So right in the middle of the birth of the Son of God, with all the good sweet folks praying for God's deliverance and with the Romans busy ruling the empire and with the religious folks trying to protect their traditions, God placed His Son in a manger surrounded by a bunch of wool chasing, tick picking, social cast offs known as shepherds. The smell of sheep and the smoke of their campfires still clung heavily to their clothes when they arrived to greet the newborn King.

The story of the shepherds is God's reminder that no one can steal His grace from us. No matter where we've been or how we smell or what people call us, there's room at the manger with baby Jesus, for all of us.

That's why I think I love the story about the stolen baby Jesus in Brazoria. After a big wind blew down much of the nativity scene Sunday morning December 16, 2007, some folks showed up after church to put the nativity display back together. Guess what they found? Yep, baby Jesus was back where he belonged. Jesus had been returned to the manger. Joseph and Mary were once again surrounded by animals and shepherds as they bowed before their King.

For me, this is God's little reminder that all are welcome to His gift of grace. We are welcome at this manger. Even if we stink with the odor of our bad choices and bad reputations, we are still welcome. And if we are willing, the Wind of heaven can blow through the destruction of our lives and bring Jesus back to us again.

An angel of the Lord appeared to them, and the glory of the Lord shone around them, and they were terrified. But the angel said to them, "Do not be afraid. I bring you good news of great joy that will be for all the people. Today in the town of David a Savior has been born to you; he is the Messiah, the Lord.
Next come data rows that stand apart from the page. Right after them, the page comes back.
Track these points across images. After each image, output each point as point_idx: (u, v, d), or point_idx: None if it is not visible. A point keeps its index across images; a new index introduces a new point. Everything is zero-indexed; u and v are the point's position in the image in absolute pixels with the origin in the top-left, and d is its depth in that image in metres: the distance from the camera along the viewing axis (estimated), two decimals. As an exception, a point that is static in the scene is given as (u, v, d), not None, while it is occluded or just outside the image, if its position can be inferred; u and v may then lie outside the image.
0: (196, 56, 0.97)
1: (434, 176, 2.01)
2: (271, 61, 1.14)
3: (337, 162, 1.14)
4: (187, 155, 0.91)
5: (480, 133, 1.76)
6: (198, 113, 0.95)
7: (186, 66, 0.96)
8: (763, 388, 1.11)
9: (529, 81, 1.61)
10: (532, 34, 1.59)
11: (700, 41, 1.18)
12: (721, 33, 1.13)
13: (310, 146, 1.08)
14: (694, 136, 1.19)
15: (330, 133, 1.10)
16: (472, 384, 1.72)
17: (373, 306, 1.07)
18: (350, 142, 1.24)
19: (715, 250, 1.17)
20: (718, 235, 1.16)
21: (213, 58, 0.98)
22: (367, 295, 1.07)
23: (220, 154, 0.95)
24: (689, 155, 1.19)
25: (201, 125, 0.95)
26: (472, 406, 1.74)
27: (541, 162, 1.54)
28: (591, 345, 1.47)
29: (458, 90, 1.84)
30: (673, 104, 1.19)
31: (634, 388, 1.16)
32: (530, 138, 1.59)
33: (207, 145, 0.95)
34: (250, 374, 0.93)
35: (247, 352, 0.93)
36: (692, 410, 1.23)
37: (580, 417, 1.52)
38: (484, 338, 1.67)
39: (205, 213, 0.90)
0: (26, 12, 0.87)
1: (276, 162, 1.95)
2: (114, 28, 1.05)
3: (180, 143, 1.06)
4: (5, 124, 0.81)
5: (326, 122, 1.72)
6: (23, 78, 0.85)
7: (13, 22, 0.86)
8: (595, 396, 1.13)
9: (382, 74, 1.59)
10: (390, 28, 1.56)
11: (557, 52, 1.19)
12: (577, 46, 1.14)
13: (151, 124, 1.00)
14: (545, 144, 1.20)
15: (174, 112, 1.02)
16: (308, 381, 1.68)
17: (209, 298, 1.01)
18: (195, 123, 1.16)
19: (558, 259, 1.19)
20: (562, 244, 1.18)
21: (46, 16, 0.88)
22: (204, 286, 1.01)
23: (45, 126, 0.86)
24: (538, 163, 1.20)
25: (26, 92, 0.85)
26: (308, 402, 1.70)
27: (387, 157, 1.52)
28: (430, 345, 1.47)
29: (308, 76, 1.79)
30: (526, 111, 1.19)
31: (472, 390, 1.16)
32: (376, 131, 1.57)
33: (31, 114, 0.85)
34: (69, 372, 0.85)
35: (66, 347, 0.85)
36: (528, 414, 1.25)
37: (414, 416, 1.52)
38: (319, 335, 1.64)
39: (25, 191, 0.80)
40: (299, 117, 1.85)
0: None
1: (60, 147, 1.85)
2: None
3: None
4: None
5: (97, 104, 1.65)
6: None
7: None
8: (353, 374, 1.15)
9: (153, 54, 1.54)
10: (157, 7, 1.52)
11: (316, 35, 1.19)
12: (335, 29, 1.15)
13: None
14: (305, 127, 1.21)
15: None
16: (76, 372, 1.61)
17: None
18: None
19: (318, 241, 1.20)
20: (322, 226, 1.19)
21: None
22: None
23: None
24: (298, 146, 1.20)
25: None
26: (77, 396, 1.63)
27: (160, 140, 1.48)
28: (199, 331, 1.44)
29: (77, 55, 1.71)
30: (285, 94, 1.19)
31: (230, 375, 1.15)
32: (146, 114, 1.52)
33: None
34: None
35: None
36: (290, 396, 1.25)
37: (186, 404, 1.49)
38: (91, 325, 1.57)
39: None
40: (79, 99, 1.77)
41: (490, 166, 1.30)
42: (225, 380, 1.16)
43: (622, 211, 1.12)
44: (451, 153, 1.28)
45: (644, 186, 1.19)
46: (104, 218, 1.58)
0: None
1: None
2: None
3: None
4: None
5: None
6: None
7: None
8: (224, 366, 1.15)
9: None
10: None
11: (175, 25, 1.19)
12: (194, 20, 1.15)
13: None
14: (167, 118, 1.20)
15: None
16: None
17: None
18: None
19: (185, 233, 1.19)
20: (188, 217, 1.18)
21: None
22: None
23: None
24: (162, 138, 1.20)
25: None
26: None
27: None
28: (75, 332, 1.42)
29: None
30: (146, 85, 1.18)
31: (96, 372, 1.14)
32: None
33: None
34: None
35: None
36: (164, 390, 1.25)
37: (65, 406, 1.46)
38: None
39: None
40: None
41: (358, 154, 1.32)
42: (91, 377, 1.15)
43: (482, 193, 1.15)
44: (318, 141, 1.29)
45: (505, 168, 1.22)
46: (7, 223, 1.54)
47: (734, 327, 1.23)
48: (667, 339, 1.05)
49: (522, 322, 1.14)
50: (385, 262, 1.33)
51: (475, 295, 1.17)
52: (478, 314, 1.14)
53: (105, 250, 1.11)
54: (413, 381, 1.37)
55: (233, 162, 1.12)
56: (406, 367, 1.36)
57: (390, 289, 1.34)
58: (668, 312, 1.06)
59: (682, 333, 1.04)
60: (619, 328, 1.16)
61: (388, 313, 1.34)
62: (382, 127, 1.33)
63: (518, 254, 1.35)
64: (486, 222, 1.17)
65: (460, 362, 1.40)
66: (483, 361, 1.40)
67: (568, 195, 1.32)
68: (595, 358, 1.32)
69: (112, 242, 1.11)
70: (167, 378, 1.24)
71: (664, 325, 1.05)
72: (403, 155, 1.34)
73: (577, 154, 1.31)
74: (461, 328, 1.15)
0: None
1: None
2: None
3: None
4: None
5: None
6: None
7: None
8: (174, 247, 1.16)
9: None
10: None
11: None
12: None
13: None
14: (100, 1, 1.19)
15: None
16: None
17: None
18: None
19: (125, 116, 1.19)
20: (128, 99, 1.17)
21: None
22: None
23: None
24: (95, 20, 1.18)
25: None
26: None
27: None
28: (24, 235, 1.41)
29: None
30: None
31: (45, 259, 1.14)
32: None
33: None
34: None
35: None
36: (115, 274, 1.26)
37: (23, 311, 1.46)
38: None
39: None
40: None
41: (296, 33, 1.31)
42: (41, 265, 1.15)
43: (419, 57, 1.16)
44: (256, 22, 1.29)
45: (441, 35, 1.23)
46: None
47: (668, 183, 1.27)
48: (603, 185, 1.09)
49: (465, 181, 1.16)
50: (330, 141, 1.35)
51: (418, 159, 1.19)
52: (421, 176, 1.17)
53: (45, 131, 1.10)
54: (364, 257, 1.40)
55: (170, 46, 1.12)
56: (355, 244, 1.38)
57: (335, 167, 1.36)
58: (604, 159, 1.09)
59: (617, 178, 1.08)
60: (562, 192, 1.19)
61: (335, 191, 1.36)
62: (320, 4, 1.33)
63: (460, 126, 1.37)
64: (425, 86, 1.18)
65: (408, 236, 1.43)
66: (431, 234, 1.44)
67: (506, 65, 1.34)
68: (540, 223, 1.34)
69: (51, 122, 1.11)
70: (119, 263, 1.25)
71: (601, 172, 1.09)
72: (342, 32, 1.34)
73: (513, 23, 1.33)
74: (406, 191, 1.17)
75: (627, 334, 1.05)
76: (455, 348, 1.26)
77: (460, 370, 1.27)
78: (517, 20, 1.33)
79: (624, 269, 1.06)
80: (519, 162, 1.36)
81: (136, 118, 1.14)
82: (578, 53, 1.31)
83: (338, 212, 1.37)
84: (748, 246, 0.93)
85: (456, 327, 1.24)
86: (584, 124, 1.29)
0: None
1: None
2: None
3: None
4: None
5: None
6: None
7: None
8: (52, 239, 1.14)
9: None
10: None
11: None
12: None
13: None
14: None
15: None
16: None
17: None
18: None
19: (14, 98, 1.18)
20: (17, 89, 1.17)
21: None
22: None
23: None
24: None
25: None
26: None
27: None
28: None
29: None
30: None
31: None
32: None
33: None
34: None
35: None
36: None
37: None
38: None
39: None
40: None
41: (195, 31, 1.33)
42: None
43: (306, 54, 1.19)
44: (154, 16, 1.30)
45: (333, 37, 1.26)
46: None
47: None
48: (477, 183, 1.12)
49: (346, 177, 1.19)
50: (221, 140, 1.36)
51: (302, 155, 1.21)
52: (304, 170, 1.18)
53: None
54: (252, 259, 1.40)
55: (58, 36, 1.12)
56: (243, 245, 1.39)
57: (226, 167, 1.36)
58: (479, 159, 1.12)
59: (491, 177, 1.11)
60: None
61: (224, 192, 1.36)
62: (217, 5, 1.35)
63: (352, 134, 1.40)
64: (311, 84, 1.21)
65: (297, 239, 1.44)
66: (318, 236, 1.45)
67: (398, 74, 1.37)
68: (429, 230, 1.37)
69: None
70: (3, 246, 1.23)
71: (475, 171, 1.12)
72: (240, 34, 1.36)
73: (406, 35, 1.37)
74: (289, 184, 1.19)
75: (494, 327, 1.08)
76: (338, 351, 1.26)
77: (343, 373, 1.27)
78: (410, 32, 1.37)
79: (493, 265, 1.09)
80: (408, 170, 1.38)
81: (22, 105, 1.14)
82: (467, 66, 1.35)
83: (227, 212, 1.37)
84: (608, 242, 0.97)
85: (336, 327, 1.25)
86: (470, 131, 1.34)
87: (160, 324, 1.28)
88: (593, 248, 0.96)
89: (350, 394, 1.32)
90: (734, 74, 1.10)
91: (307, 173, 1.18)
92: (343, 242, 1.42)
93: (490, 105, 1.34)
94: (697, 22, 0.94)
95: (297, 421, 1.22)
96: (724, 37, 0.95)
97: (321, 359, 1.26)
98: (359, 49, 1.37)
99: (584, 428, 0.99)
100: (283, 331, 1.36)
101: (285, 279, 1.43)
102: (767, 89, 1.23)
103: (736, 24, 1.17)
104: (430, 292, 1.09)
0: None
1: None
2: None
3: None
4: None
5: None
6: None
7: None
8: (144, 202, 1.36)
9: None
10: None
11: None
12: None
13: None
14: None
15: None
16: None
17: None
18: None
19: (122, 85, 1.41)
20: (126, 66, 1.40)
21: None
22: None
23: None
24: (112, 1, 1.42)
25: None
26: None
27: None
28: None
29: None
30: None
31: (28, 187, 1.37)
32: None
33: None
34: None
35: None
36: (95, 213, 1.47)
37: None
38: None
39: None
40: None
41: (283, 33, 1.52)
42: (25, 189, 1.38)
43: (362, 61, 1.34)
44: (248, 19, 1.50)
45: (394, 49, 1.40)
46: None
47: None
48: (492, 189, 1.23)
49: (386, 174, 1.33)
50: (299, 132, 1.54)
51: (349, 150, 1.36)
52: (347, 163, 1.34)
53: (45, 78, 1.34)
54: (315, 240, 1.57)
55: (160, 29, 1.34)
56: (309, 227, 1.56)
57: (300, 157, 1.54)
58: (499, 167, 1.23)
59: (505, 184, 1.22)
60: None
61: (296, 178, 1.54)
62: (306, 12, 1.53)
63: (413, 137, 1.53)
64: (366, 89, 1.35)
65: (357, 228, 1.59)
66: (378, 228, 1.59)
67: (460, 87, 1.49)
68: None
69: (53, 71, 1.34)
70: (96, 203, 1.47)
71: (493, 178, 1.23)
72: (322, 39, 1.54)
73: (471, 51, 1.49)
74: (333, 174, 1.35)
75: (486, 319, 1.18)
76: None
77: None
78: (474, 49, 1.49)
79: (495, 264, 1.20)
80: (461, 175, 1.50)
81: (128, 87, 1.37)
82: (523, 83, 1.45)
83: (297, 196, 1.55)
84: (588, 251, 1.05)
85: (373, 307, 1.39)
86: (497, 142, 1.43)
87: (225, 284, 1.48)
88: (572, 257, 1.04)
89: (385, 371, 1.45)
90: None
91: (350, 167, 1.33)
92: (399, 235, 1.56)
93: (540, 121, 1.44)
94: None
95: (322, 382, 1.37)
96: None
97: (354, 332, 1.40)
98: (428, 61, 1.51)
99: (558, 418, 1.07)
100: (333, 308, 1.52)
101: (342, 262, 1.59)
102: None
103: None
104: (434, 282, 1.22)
This will be a sign to you: You will find a baby wrapped in cloths and lying in a manger" (Luke 2:9-12 TNIV).

What does the presence of the shepherds in the story of Jesus' birth say to you?
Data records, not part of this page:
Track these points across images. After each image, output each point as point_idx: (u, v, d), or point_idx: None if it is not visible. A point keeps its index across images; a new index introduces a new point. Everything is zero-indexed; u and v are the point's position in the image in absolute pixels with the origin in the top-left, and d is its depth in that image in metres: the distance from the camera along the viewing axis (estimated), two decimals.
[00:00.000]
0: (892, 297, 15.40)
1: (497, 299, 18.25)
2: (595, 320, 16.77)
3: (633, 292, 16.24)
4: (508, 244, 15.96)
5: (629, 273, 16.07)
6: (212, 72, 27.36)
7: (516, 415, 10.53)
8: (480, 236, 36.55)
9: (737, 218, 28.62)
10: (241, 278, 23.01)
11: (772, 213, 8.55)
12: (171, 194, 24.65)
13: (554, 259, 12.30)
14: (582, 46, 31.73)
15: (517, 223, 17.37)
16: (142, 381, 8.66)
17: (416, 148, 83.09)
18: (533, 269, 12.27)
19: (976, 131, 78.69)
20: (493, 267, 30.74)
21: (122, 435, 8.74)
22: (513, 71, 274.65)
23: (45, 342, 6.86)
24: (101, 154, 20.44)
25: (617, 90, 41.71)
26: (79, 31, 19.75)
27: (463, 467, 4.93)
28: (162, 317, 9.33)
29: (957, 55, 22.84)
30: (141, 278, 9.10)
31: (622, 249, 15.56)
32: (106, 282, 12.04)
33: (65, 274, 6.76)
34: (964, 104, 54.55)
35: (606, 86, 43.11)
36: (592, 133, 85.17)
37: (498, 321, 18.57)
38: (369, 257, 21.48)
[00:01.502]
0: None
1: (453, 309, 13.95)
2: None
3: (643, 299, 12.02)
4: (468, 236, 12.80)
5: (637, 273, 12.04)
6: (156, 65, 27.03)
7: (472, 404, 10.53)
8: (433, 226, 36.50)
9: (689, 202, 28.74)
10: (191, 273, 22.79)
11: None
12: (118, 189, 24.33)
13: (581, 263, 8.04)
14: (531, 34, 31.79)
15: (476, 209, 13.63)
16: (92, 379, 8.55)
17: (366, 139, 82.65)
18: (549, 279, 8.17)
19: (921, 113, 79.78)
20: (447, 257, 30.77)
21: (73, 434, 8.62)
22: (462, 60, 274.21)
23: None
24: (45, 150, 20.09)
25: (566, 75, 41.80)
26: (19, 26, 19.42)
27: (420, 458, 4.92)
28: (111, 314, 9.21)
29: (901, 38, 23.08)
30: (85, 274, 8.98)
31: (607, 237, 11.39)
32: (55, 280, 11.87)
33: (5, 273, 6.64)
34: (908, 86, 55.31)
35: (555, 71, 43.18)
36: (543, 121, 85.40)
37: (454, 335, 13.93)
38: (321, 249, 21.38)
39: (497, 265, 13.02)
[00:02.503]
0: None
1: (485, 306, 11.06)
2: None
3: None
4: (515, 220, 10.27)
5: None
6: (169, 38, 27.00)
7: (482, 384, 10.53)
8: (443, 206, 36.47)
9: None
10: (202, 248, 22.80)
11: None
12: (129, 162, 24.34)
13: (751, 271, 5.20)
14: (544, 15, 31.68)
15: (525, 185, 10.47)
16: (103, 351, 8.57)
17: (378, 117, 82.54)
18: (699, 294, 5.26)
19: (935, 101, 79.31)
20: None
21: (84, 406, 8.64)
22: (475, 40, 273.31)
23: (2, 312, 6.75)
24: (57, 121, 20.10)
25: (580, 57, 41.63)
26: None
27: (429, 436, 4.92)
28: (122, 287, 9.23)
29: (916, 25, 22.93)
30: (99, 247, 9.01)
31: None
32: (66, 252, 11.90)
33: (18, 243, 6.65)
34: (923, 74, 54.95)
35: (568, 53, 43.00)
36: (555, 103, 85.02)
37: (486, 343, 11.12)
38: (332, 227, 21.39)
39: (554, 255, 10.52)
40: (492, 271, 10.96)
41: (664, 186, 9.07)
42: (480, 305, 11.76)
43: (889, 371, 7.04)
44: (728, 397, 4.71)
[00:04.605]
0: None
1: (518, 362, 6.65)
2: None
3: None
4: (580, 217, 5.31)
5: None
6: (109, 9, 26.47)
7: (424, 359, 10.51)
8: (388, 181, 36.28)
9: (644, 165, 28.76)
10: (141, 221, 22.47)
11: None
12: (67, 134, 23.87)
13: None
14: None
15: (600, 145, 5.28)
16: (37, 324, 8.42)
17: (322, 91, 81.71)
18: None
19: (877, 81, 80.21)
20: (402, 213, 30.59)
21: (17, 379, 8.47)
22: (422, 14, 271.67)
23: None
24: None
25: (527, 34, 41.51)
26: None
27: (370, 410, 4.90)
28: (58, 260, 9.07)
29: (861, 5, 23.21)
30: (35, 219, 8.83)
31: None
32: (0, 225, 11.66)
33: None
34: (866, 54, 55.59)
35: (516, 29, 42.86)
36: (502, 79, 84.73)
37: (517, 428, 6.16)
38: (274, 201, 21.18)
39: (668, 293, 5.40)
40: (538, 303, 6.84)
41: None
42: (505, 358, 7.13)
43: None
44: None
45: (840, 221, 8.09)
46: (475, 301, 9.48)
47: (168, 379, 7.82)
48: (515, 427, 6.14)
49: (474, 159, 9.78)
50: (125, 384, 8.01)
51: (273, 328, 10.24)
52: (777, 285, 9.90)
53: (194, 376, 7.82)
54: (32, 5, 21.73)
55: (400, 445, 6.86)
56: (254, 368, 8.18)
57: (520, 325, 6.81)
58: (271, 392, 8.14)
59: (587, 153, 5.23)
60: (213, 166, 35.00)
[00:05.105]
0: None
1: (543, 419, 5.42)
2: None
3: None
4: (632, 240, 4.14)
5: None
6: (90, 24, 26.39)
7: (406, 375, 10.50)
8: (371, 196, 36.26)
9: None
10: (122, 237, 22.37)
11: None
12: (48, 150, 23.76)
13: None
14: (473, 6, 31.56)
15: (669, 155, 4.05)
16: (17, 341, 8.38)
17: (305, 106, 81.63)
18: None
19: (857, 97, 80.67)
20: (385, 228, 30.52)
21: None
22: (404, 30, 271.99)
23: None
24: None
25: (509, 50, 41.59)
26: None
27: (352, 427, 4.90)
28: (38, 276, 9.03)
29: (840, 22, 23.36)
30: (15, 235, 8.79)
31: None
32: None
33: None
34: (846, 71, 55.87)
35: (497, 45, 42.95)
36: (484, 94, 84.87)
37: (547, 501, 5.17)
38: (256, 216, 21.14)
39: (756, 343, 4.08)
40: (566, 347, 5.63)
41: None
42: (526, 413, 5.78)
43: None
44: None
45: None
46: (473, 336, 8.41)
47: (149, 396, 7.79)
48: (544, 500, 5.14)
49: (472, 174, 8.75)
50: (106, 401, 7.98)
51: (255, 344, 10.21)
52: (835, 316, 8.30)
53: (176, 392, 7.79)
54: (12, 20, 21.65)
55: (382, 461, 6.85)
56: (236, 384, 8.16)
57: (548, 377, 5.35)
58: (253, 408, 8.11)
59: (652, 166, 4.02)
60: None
What group of folks in the story of Jesus' birth most closely characterizes you?

Why do you think Luke mentions shepherds and Matthew mentions the Magi in their accounts of Jesus' early years?

Does it make any difference to your answer to know that Shepherds were considered "stinky hicks" that no one wanted around and Magi were foreigners who practiced a false religion?

Do you think Luke's reminder of Jesus' words in  Acts 1:8 and Matthew's reminder of Jesus' Great Commission in  Matthew 28:18-20 has anything to do with us meeting shepherds and wise men in the story of Jesus' birth?

How can we steal the real Jesus from the story of His life and substitute our own version of Jesus?

What could you point to in Jesus' birth, and also His life, that would help you answer a person who said, "I'm not sure I'd fit with Jesus, I'm not very religious?"

What do you think Jesus would say to these folks?

What Scriptures could you point to that would help you speak about God's true love for them?